__Extract provided__:
Jaguar attacks on humans are rare nowadays. In the past, they were more frequent, at least after the arrival of Conquistadors in the Americas. The risk to humans would likely increase if the number of capybaras, the jaguar's primary prey, decreased.

Cougars

Due to the expanding human population, cougar ranges increasingly overlap with areas inhabited by humans. Attacks on humans are very rare, as cougar prey recognition is a learned behavior and they do not generally recognize humans as prey. Attacks on people, livestock, and pets may occur when a puma habituates to humans or is in a condition of severe starvation. Attacks are most frequent during late spring and summer, when juvenile cougars leave their mothers and search for new territory. Unlike other big cat man-eaters, cougars do not kill humans as a result of old age or food preference, but in defense of their territory. Such behavior has been documented in hunts by humans, where the cougar is flushed out by dogs which it either outruns or mauls some distance away. Then, the cougar circles around and mauls the hunter in ambush attack.

Primates

The only documented man-eaters among the great apes are humans themselves and chimpanzees. As humans encroach further on chimpanzee habitat, the occurrence of them killing human children has allegedly become more common.

__Data records__:
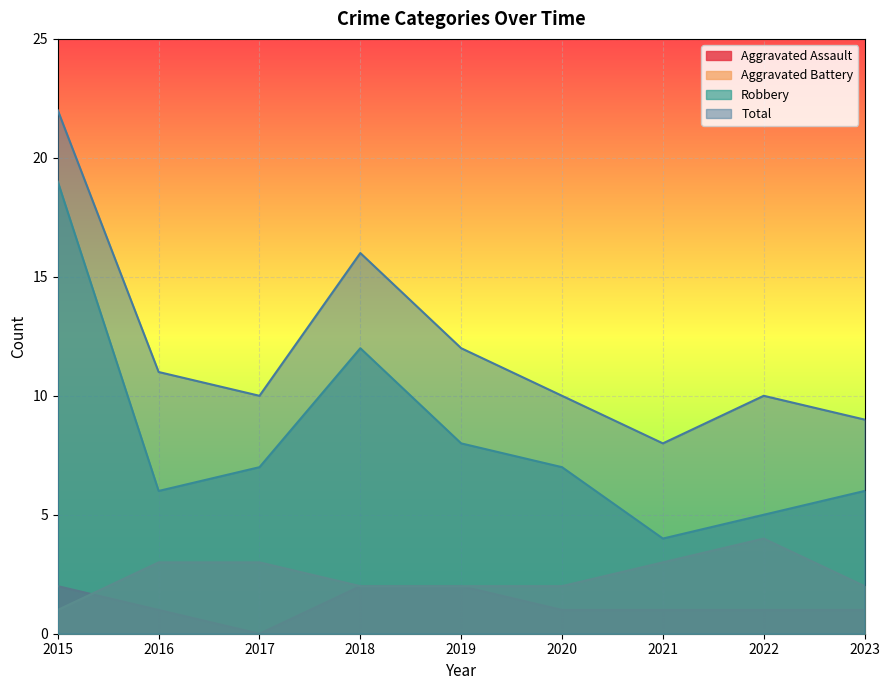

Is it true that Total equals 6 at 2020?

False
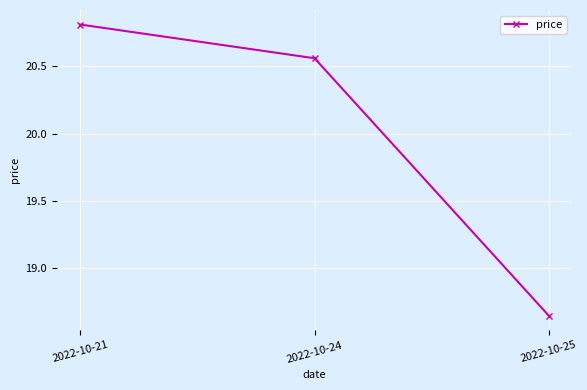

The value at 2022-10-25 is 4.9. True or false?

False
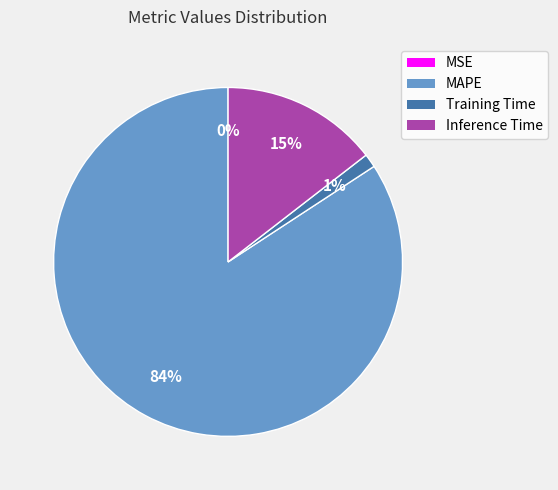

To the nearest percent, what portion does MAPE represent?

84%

__Task item 1__: Copy the stretch of the listing from the line containing "To the nearest" through the end of the listing, word for word.
__Task item 2__: Pick up the passage about animals attacking people where it stops, and keep writing it.

__Answer 1__:
To the nearest percent, what portion does MAPE represent?

84%

__Answer 2__:
Canids

Wolves

Contrasted to other carnivorous mammals known to attack humans for food, the frequency with which wolves have been recorded to kill people is rather low, indicating that, though potentially dangerous, wolves are among the least threatening for their size and predatory potential, except for the dog which poses lethal hazards for reasons other than predation. In the rare cases in which man-eating wolf attacks occur, the majority of victims are children. Habituation is a known factor contributing to some man-eating wolf attacks which results from living close to human habitations, causing wolves to lose their fear of humans and consequently approach too closely, much like urban coyotes. Habituation can also happen when people intentionally encourage wolves to approach them, usually by offering them food, or unintentionally, when people do not sufficiently intimidate them. This is corroborated by accounts demonstrating that wolves in protected areas are more likely to show boldness toward humans than ones in areas where they are actively hunted.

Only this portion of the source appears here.